Re: [geowave-dev] Geowave analytics options

[Date Prev][Date Next][Thread Prev][Thread Next][Date Index][Thread Index] [List Home]

Re: [geowave-dev] Geowave analytics options

From: Scott <sctevl@xxxxxxxxx>
Date: Wed, 23 Sep 2015 12:44:09 +0000
Delivered-to: geowave-dev@xxxxxxxxxxxxxxxx
List-archive: <https://www.locationtech.org/mailman/private/geowave-dev>
List-help: <mailto:geowave-dev-request@locationtech.org?subject=help>
List-subscribe: <https://www.locationtech.org/mailman/listinfo/geowave-dev>, <mailto:geowave-dev-request@locationtech.org?subject=subscribe>
List-unsubscribe: <https://www.locationtech.org/mailman/options/geowave-dev>, <mailto:geowave-dev-request@locationtech.org?subject=unsubscribe>

On Tue, Sep 22, 2015 at 9:53 PM Eric Robertson <rwgdrummer@xxxxxxxxx> wrote:

For some reason, I will not seeing the latest threads from the group, so I will respond to your request here.
In fact, you have stumbled on two concerns

(1) The code does not handle the empty case well. I created an issue # 513 and addressed the issue in branch GEOWAVE-513. You are welcome to opine on this fix, as I plan to have it reviewed and merged tomorrow. We are about to make another minor release (which includes a DBScan refactor).

Ok, thanks. That works for me. With my schedule this week, I can wait for the merge into master and get the latest from GitHub.

(2) The batch ingest only updates statistics at the end. The DBScan refactor branch does have an adjustment to support periodic flushes.

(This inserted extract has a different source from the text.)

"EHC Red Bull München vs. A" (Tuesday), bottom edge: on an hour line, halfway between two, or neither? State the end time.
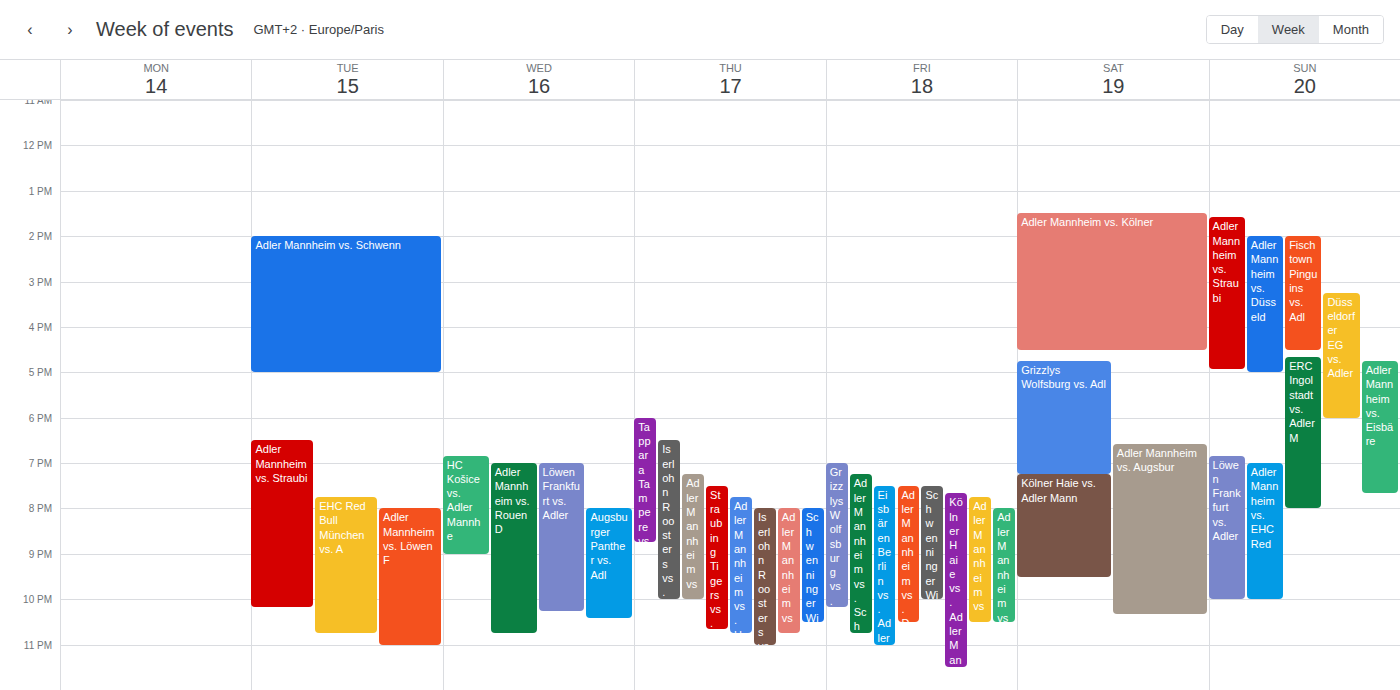
10:45 PM -- neither: three quarters of the way from the 10 PM line to the 11 PM line.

Thanks for confirming about the statistics. Should the -stats command work to fix that after the ingest is stopped? I tried running that command but it didn't work. If it _should_ work, I can bring that up in a separate thread with the behavior I'm seeing.

Fixed width histograms have greater distortion with frequent 'merges' of independent records. The intent was to minimize the number of 'writes' and 'merges' by flushing at the end. I ran into the same problem you did, hence the fix. One question I have: The fix was a fixed number of records prior to flush. The only control given to the developer is a 'system property' that turns off flushing. It may make sense to all expose a system property to alter the flush rate (at developer's own risk of distortion and performance degradation). Thoughts?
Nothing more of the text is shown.